While Open Government Data are currently a big deal in the German-speaking countries, the OpenStreetMap project celebrates its 10th anniversary . How these different data sources can be dealt with in spatial modelling approaches and how they can even be used in combination were the two major topics of a presentation, I’ve given last friday at a UNIGIS workshop in Salzburg.
Spatial modelling allows for interpreting and relating data for specific applications, without necessarily manipulating them. Neglecting this option and building applications directly on databases can result in rather weird and/or useless results. The reason for this is simple: generally data are captured for a certain purpose. Naturally, this purpose decides on the data model, the attribute structure or the data maintenance. And these determining factors might diverge from the requirements of the intended application.
In the case of OGD the published data are made available by different public agencies. For example the responsible department is obliged by law to monitor air quality and, in case, intervene efficiently. Thus different parameters are sensed for this very purpose. When these data are being published as OGD one can, for example, use them for building a “health map”. But in such a case the direct visualization of micrograms and PPMs of the sensed pollutants wouldn’t make much sense. The data need to be interpreted, aggregated, classified, related – in short – modelled in order to fit the intended purpose of the map.
A similar mechanism holds true for data from the OpenStreetMap project. Originally the data were mapped for the purpose of building a free world map. Meanwhile the extent of the database has grown enormously and the data can be used for much more sophisticated applications than a “simple” world map. But again, if the data – and especially the attributes – which were originally collected for a specific purpose are being used in any other context, they have to be processed and modelled.

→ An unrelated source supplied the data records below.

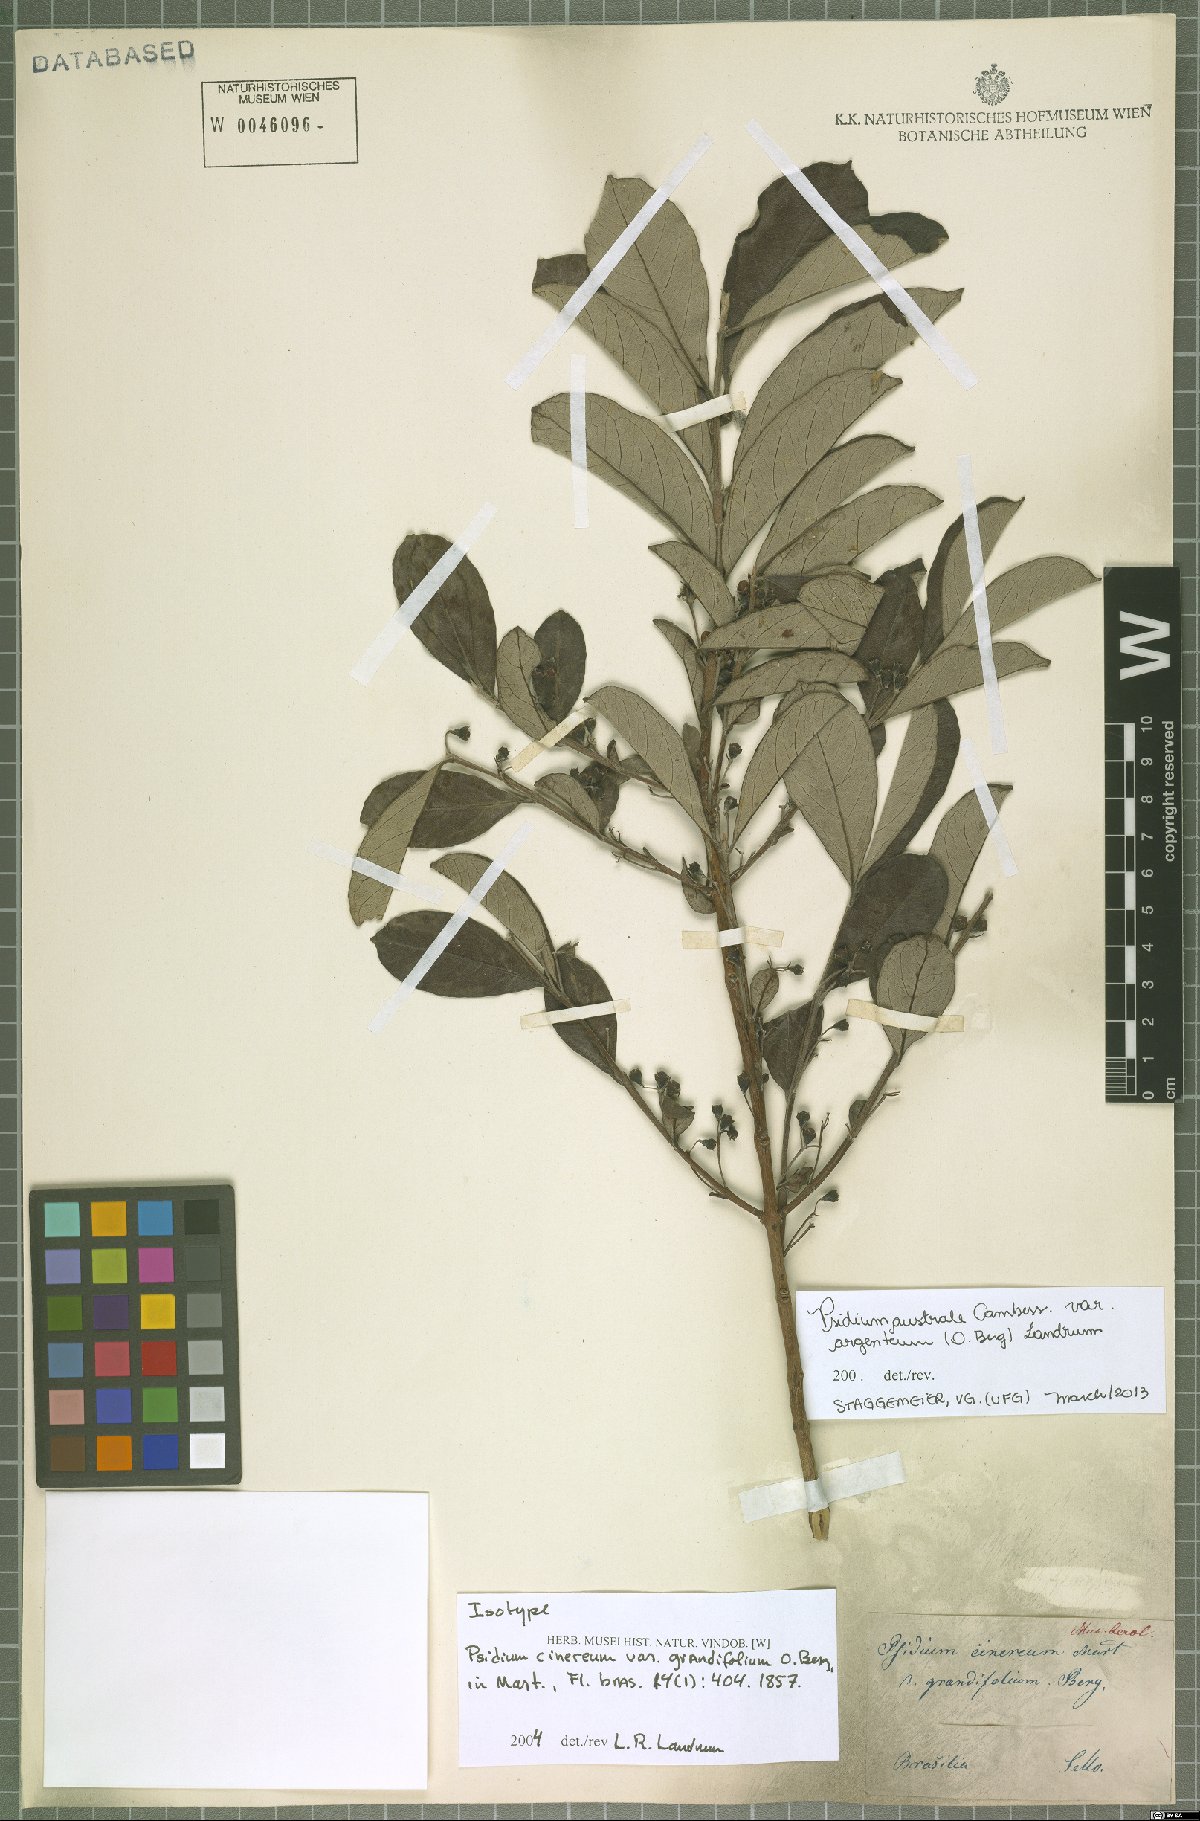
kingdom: Plantae
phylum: Tracheophyta
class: Magnoliopsida
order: Myrtales
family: Myrtaceae
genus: Psidium
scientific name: Psidium australe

When applications are built on not only one dataset which was originally created for a different purpose, but on several datasets (e.g. because the data availability ends at the border of an administrative unit), the necessity of modelling is given anyway. As an example I’ve referred to our current work in the context of the web application Radlkarte .
Here it was necessary to combine authoritative data (mainly published as OGD) with crowd-sourced data. Because of the fundamental differences between these data sources – concerning the data model, attribute structure, data quality and the competence for data management – evaluation and correction routines, as well as an extensive modelling workflow had to be implemented. But, as it could have been demonstrated in the presentation, this effort pays off significantly when the validity and plausibility of the results are being examined.
Geographical information systems (GIS) are intuitive and performing environments for the implementation of such multi-stage workflows. They allow for the data storage and management in spatial databases, provide modelling interfaces and facilitate immediate analysis and visualization capacities.